Guadalupe Barrientos annoncée mezzo présente un alto sombre et profond, avec une prononciation de l’allemand assez fermée. Le son paraît parfois écrasé et aplani par la sonorisation mais l’amplitude des graves et des bas médiums reste appréciable et sert avec élégance la gravité du propos visuel. Le caractère rampant des vocalises offre un frisson mortuaire qui semble mettre un voile noir de recueillement sur l’ensemble du spectacle.
Le timbre lumineux et diaphane de la soprano Jaquelina Livieri offre un contrepoint et un contraste saisissants avec celui de sa collègue chanteuse. Le vibrato est ample et lent, au service d’une diction claire. Il est une brèche d’espoir qui alimente la résurrection : « O glaube: Du wardst nicht umsonst geboren! Hast nicht umsonst gelebt, gelitten! » (Oh, crois : tu n’es pas né en vain ! Tu n’as pas vécu ni souffert en vain !).
Le Grupo Vocal de Difusión dirigé par Mariano Moruja est un chœur aux couleurs raffinées, harmonieuses et délicates. La beauté tiède et lumineuse qui se dégage de ses projections est réconfortante. De subtiles superpositions ou oppositions de timbres et de tessitures (les femmes sont côté “Jardin” et les hommes côté “Cour”) témoignent de la chaleur et de la docilité de ce groupe.

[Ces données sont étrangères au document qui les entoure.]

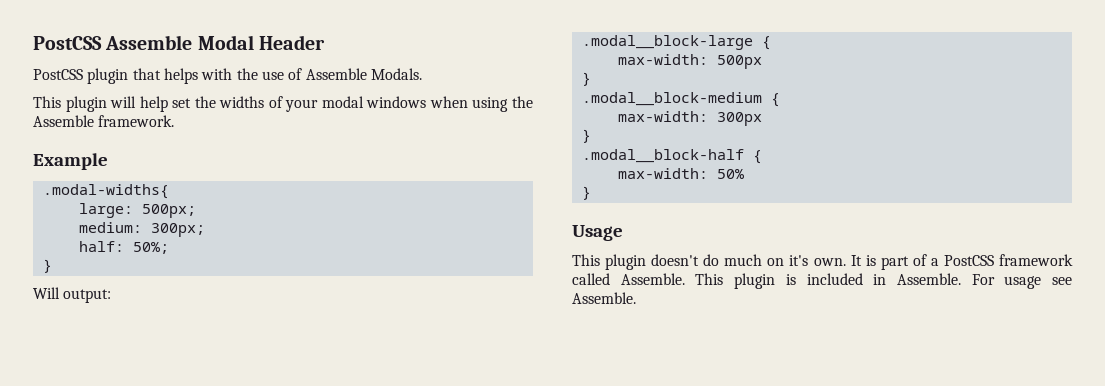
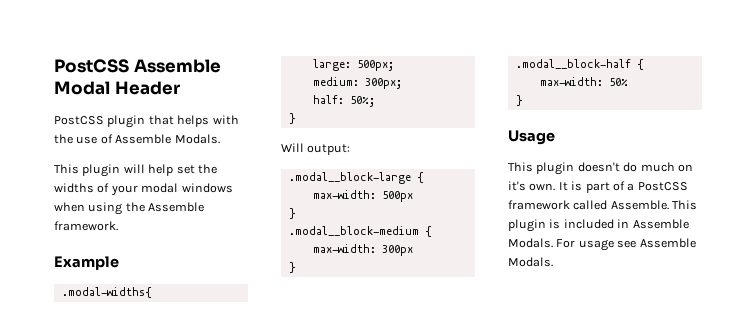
[896,273,961,285] Assemble. -> [632,219,689,229] [508,238,553,248] Assemble Modals.
[572,292,636,304] Assemble. -> [639,238,696,248] [508,257,553,267] Assemble Modals.

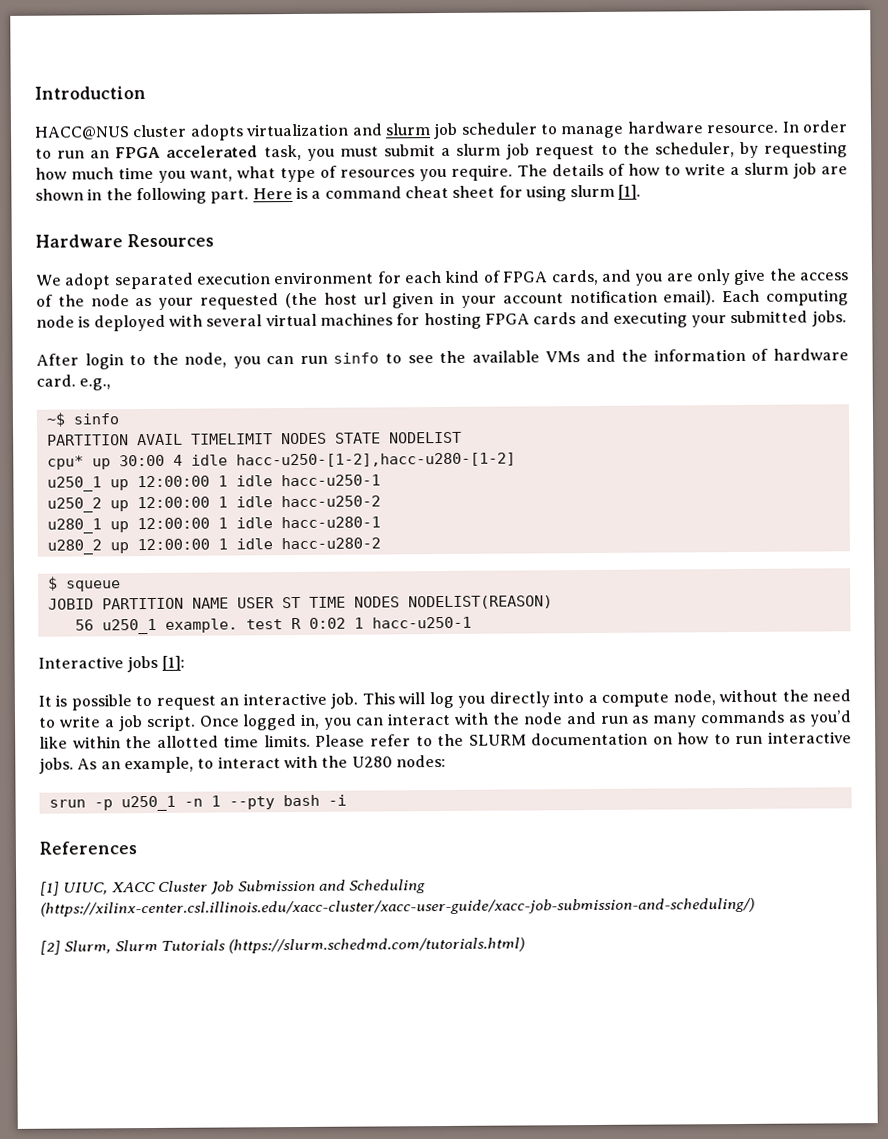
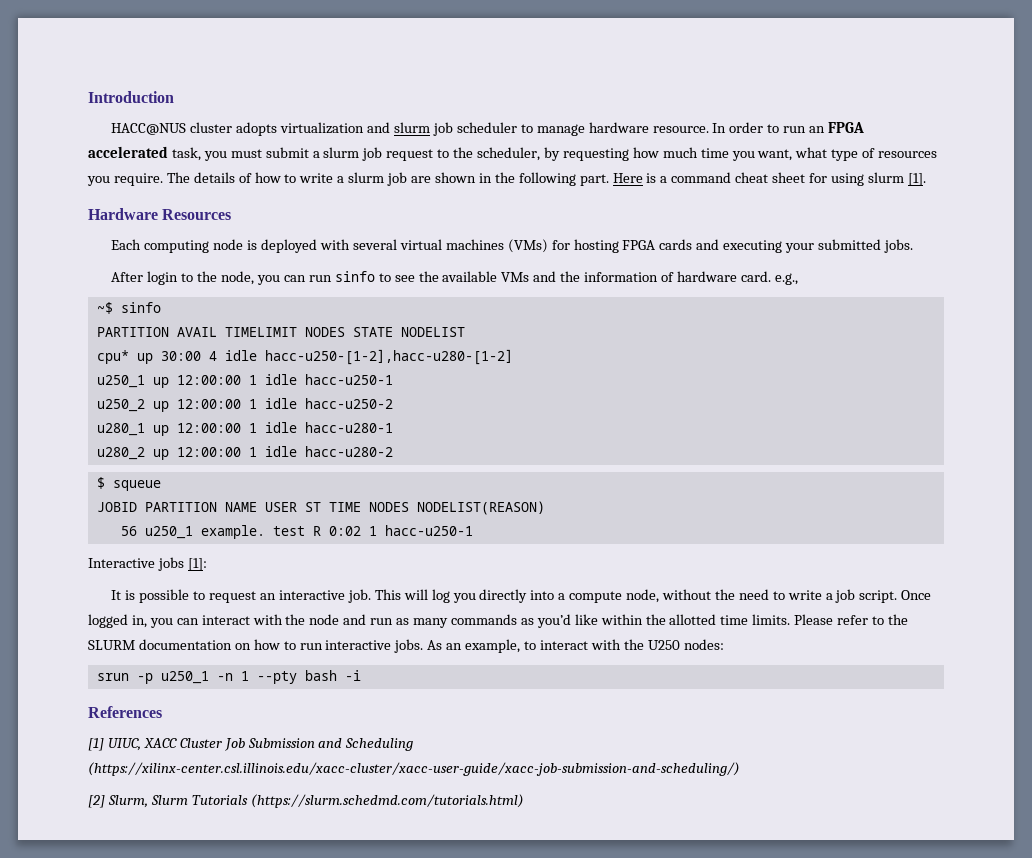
[35,268,850,290] [36,290,717,310] We adopt separated execution environment for each kind of FPGA cards, and you are only give the access of the node as your requested (the host url given in your account notification email). -> (232, 214) none
(393, 319) none -> [507,239,548,253] (VMs)
[351,756,393,768] U280 -> [647,640,680,650] U250

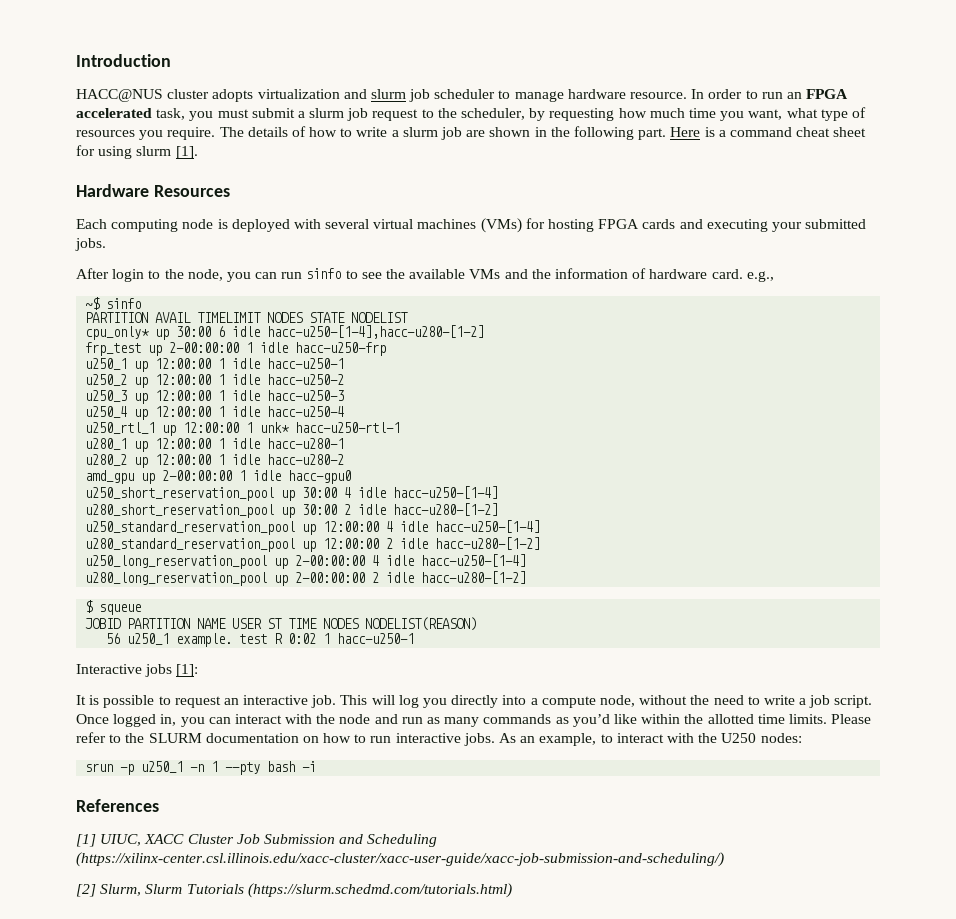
[96,349,513,365] cpu* up 30:00 4 idle hacc-u250-[1-2],hacc-u280-[1-2] -> [85,325,485,340] [85,342,387,356] cpu_only* up 30:00 6 idle hacc-u250-[1-4],hacc-u280-[1-2] // frp_test up 2-00:00:00 1 idle hacc-u250-frp
(393, 403) none -> [85,390,345,404] [85,406,345,420] [85,422,401,436] // u250_3 up 12:00:00 1 idle hacc-u250-3 // u250_4 up 12:00:00 1 idle hacc-u250-4 // u250_rtl_1 up 12:00:00 1 unk* hacc-u250-rtl-1
(393, 451) none -> [85,470,352,484] [85,486,499,501] [85,503,499,518] [85,520,541,535] [85,537,541,552] [85,554,527,569] [85,571,527,586] // amd_gpu up 2-00:00:00 1 idle hacc-gpu0 // u250_short_reservation_pool up 30:00 4 idle hacc-u250-[1-4] // u280_short_reservation_pool up 30:00 2 idle hacc-u280-[1-2] // u250_standard_reservation_pool up 12:00:00 4 idle hacc-u250-[1-4] // u280_standard_reservation_pool up 12:00:00 2 idle hacc-u280-[1-2] // u250_long_reservation_pool up 2-00:00:00 4 idle hacc-u250-[1-4] // u280_long_reservation_pool up 2-00:00:00 2 idle hacc-u280-[1-2]

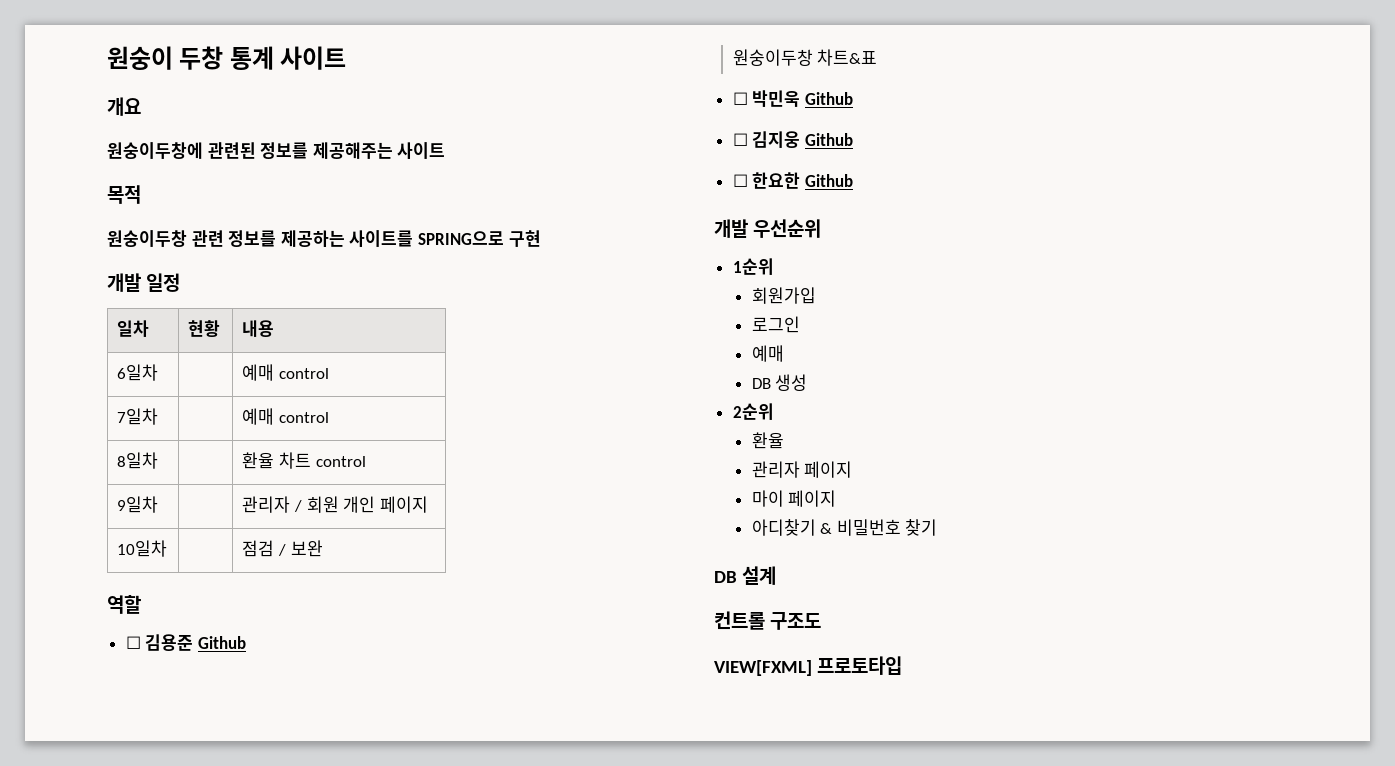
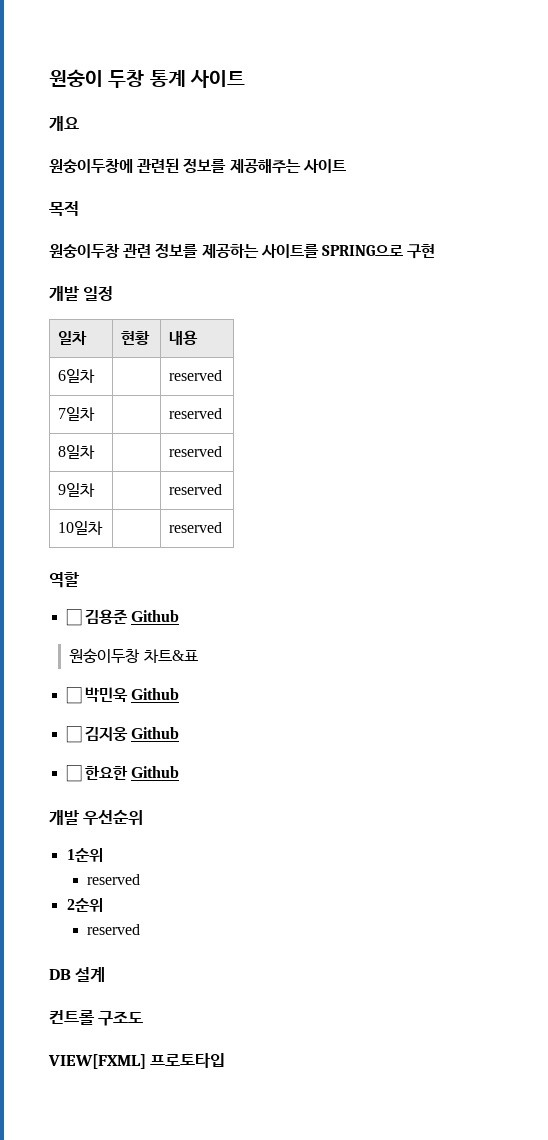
[242,364,330,381] 예매 control -> [169,370,223,381] reserved
[242,408,330,425] 예매 control -> [169,408,223,419] reserved
[242,452,366,469] [117,496,159,513] [242,496,428,513] [117,540,168,557] [242,540,323,557] 환율 차트 control // 9일차 | | 관리자 / 회원 개인 페이지 // 10일차 | | 점검 / 보완 -> [169,446,223,457] [58,483,96,497] [169,484,223,495] [58,521,104,535] [169,522,223,533] reserved // 9일차 | | reserved // 10일차 | | reserved
[751,287,816,304] [751,316,800,333] [751,345,784,362] [751,374,808,391] [732,403,774,420] [751,432,784,449] [751,461,853,478] [751,490,837,507] [751,519,938,536] 회원가입 // 로그인 // 예매 // DB 생성 // 2순위 // 환율 // 관리자 페이지 // 마이 페이지 // 아디찾기 & 비밀번호 찾기 -> [86,874,140,885] [66,898,103,912] [86,924,140,935] reserved // 2순위 // reserved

La soirée est chaleureusement accueillie par un public nombreux et diversifié : l'ouverture du Colón sur d’autres lieux semble porteur d’espoir. Au même titre que la pluie en scène venant clore le spectacle mise sur la germination, cette résurrection des âmes et des cœurs assure aussi un renouvellement notable de spectateurs conquis par l’expérience.